### DATA SUPPLIED ###

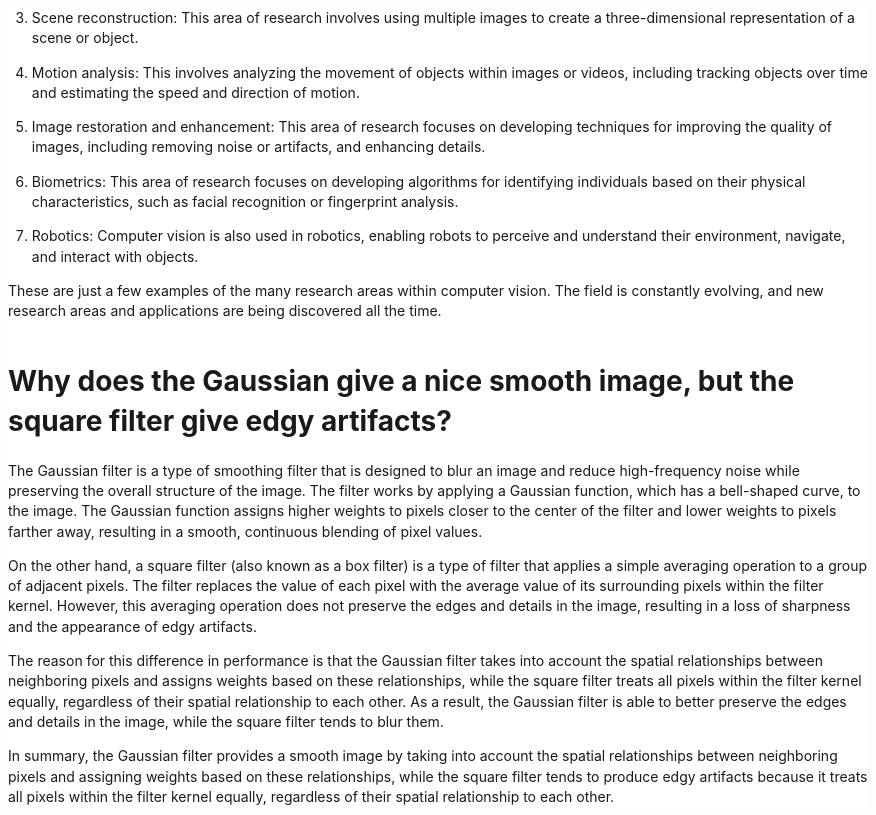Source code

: 3. Scene reconstruction: This area of research involves using multiple images to create a three-dimensional representation of a scene or object.

4. Motion analysis: This involves analyzing the movement of objects within images or videos, including tracking objects over time and estimating the speed and direction of motion.

5. Image restoration and enhancement: This area of research focuses on developing techniques for improving the quality of images, including removing noise or artifacts, and enhancing details.

6. Biometrics: This area of research focuses on developing algorithms for identifying individuals based on their physical characteristics, such as facial recognition or fingerprint analysis.

7. Robotics: Computer vision is also used in robotics, enabling robots to perceive and understand their environment, navigate, and interact with objects.

These are just a few examples of the many research areas within computer vision. The field is constantly evolving, and new research areas and applications are being discovered all the time.

# Why does the Gaussian give a nice smooth image, but the square filter give edgy artifacts?

The Gaussian filter is a type of smoothing filter that is designed to blur an image and reduce high-frequency noise while preserving the overall structure of the image. The filter works by applying a Gaussian function, which has a bell-shaped curve, to the image. The Gaussian function assigns higher weights to pixels closer to the center of the filter and lower weights to pixels farther away, resulting in a smooth, continuous blending of pixel values.

On the other hand, a square filter (also known as a box filter) is a type of filter that applies a simple averaging operation to a group of adjacent pixels. The filter replaces the value of each pixel with the average value of its surrounding pixels within the filter kernel. However, this averaging operation does not preserve the edges and details in the image, resulting in a loss of sharpness and the appearance of edgy artifacts.

The reason for this difference in performance is that the Gaussian filter takes into account the spatial relationships between neighboring pixels and assigns weights based on these relationships, while the square filter treats all pixels within the filter kernel equally, regardless of their spatial relationship to each other. As a result, the Gaussian filter is able to better preserve the edges and details in the image, while the square filter tends to blur them.

In summary, the Gaussian filter provides a smooth image by taking into account the spatial relationships between neighboring pixels and assigning weights based on these relationships, while the square filter tends to produce edgy artifacts because it treats all pixels within the filter kernel equally, regardless of their spatial relationship to each other.
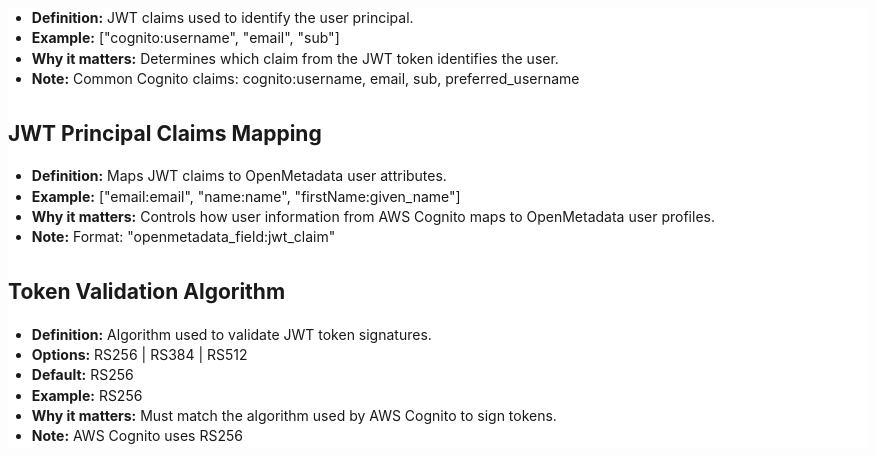 - **Definition:** JWT claims used to identify the user principal.
- **Example:** ["cognito:username", "email", "sub"]
- **Why it matters:** Determines which claim from the JWT token identifies the user.
- **Note:** Common Cognito claims: cognito:username, email, sub, preferred_username

## <span data-id="jwtPrincipalClaimsMapping">JWT Principal Claims Mapping</span>

- **Definition:** Maps JWT claims to OpenMetadata user attributes.
- **Example:** ["email:email", "name:name", "firstName:given_name"]
- **Why it matters:** Controls how user information from AWS Cognito maps to OpenMetadata user profiles.
- **Note:** Format: "openmetadata_field:jwt_claim"

## <span data-id="tokenValidationAlgorithm">Token Validation Algorithm</span>

- **Definition:** Algorithm used to validate JWT token signatures.
- **Options:** RS256 | RS384 | RS512
- **Default:** RS256
- **Example:** RS256
- **Why it matters:** Must match the algorithm used by AWS Cognito to sign tokens.
- **Note:** AWS Cognito uses RS256

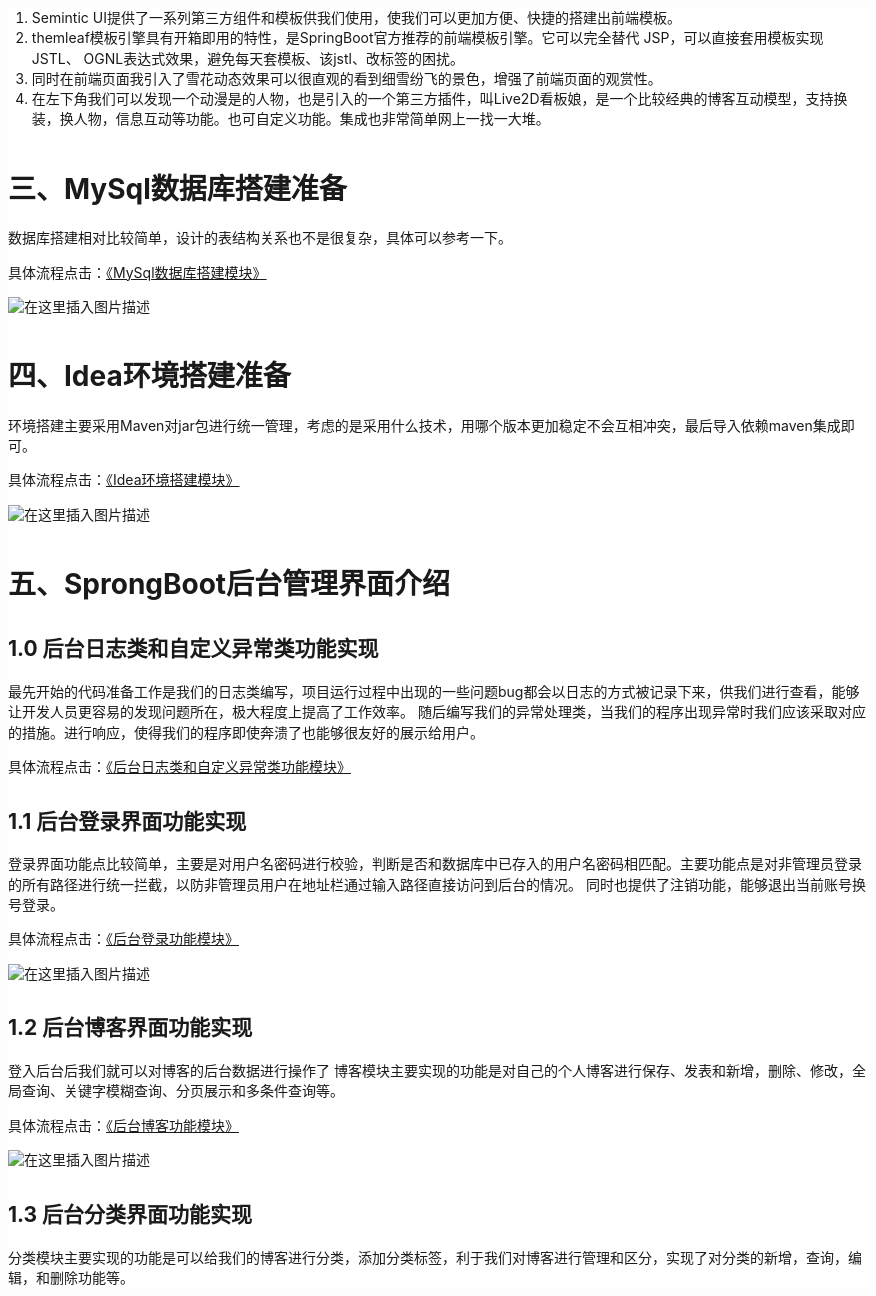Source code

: 
 1. Semintic UI提供了一系列第三方组件和模板供我们使用，使我们可以更加方便、快捷的搭建出前端模板。
 2. themleaf模板引擎具有开箱即用的特性，是SpringBoot官方推荐的前端模板引擎。它可以完全替代 JSP，可以直接套用模板实现JSTL、 OGNL表达式效果，避免每天套模板、该jstl、改标签的困扰。
 3. 同时在前端页面我引入了雪花动态效果可以很直观的看到细雪纷飞的景色，增强了前端页面的观赏性。
 4. 在左下角我们可以发现一个动漫是的人物，也是引入的一个第三方插件，叫Live2D看板娘，是一个比较经典的博客互动模型，支持换装，换人物，信息互动等功能。也可自定义功能。集成也非常简单网上一找一大堆。
 
# 三、MySql数据库搭建准备
数据库搭建相对比较简单，设计的表结构关系也不是很复杂，具体可以参考一下。

具体流程点击：[《MySql数据库搭建模块》](https://blog.csdn.net/weixin_45019350/article/details/108897466)

![在这里插入图片描述](https://img-blog.csdnimg.cn/20200929203231455.png?x-oss-process=image/watermark,type_ZmFuZ3poZW5naGVpdGk,shadow_10,text_aHR0cHM6Ly9ibG9nLmNzZG4ubmV0L3dlaXhpbl80NTAxOTM1MA==,size_16,color_FFFFFF,t_70#pic_center)

# 四、Idea环境搭建准备
环境搭建主要采用Maven对jar包进行统一管理，考虑的是采用什么技术，用哪个版本更加稳定不会互相冲突，最后导入依赖maven集成即可。

具体流程点击：[《Idea环境搭建模块》](https://blog.csdn.net/weixin_45019350/article/details/108897830)

![在这里插入图片描述](https://img-blog.csdnimg.cn/20200929203550572.png?x-oss-process=image/watermark,type_ZmFuZ3poZW5naGVpdGk,shadow_10,text_aHR0cHM6Ly9ibG9nLmNzZG4ubmV0L3dlaXhpbl80NTAxOTM1MA==,size_16,color_FFFFFF,t_70#pic_center)
# 五、SprongBoot后台管理界面介绍
## 1.0 后台日志类和自定义异常类功能实现
最先开始的代码准备工作是我们的日志类编写，项目运行过程中出现的一些问题bug都会以日志的方式被记录下来，供我们进行查看，能够让开发人员更容易的发现问题所在，极大程度上提高了工作效率。
随后编写我们的异常处理类，当我们的程序出现异常时我们应该采取对应的措施。进行响应，使得我们的程序即使奔溃了也能够很友好的展示给用户。

具体流程点击：[《后台日志类和自定义异常类功能模块》](https://blog.csdn.net/weixin_45019350/article/details/108905341)

## 1.1 后台登录界面功能实现
登录界面功能点比较简单，主要是对用户名密码进行校验，判断是否和数据库中已存入的用户名密码相匹配。主要功能点是对非管理员登录的所有路径进行统一拦截，以防非管理员用户在地址栏通过输入路径直接访问到后台的情况。
同时也提供了注销功能，能够退出当前账号换号登录。

具体流程点击：[《后台登录功能模块》](https://blog.csdn.net/weixin_45019350/article/details/108905391)

![在这里插入图片描述](https://img-blog.csdnimg.cn/20200929210110663.png?x-oss-process=image/watermark,type_ZmFuZ3poZW5naGVpdGk,shadow_10,text_aHR0cHM6Ly9ibG9nLmNzZG4ubmV0L3dlaXhpbl80NTAxOTM1MA==,size_16,color_FFFFFF,t_70#pic_center)
## 1.2 后台博客界面功能实现
登入后台后我们就可以对博客的后台数据进行操作了
博客模块主要实现的功能是对自己的个人博客进行保存、发表和新增，删除、修改，全局查询、关键字模糊查询、分页展示和多条件查询等。

具体流程点击：[《后台博客功能模块》](https://blog.csdn.net/weixin_45019350/article/details/108905406)

![在这里插入图片描述](https://img-blog.csdnimg.cn/20200929211333879.png?x-oss-process=image/watermark,type_ZmFuZ3poZW5naGVpdGk,shadow_10,text_aHR0cHM6Ly9ibG9nLmNzZG4ubmV0L3dlaXhpbl80NTAxOTM1MA==,size_16,color_FFFFFF,t_70#pic_center)
## 1.3 后台分类界面功能实现
分类模块主要实现的功能是可以给我们的博客进行分类，添加分类标签，利于我们对博客进行管理和区分，实现了对分类的新增，查询，编辑，和删除功能等。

###

WHAT TO WORK ON: Can you reproduce the records word for word, starting at their first line and stopping after the line that contains "On the other", leaving the pictures out?

WRITTEN SOLUTION:
Source code

: 3. Scene reconstruction: This area of research involves using multiple images to create a three-dimensional representation of a scene or object.

4. Motion analysis: This involves analyzing the movement of objects within images or videos, including tracking objects over time and estimating the speed and direction of motion.

5. Image restoration and enhancement: This area of research focuses on developing techniques for improving the quality of images, including removing noise or artifacts, and enhancing details.

6. Biometrics: This area of research focuses on developing algorithms for identifying individuals based on their physical characteristics, such as facial recognition or fingerprint analysis.

7. Robotics: Computer vision is also used in robotics, enabling robots to perceive and understand their environment, navigate, and interact with objects.

These are just a few examples of the many research areas within computer vision. The field is constantly evolving, and new research areas and applications are being discovered all the time.

# Why does the Gaussian give a nice smooth image, but the square filter give edgy artifacts?

The Gaussian filter is a type of smoothing filter that is designed to blur an image and reduce high-frequency noise while preserving the overall structure of the image. The filter works by applying a Gaussian function, which has a bell-shaped curve, to the image. The Gaussian function assigns higher weights to pixels closer to the center of the filter and lower weights to pixels farther away, resulting in a smooth, continuous blending of pixel values.

On the other hand, a square filter (also known as a box filter) is a type of filter that applies a simple averaging operation to a group of adjacent pixels. The filter replaces the value of each pixel with the average value of its surrounding pixels within the filter kernel. However, this averaging operation does not preserve the edges and details in the image, resulting in a loss of sharpness and the appearance of edgy artifacts.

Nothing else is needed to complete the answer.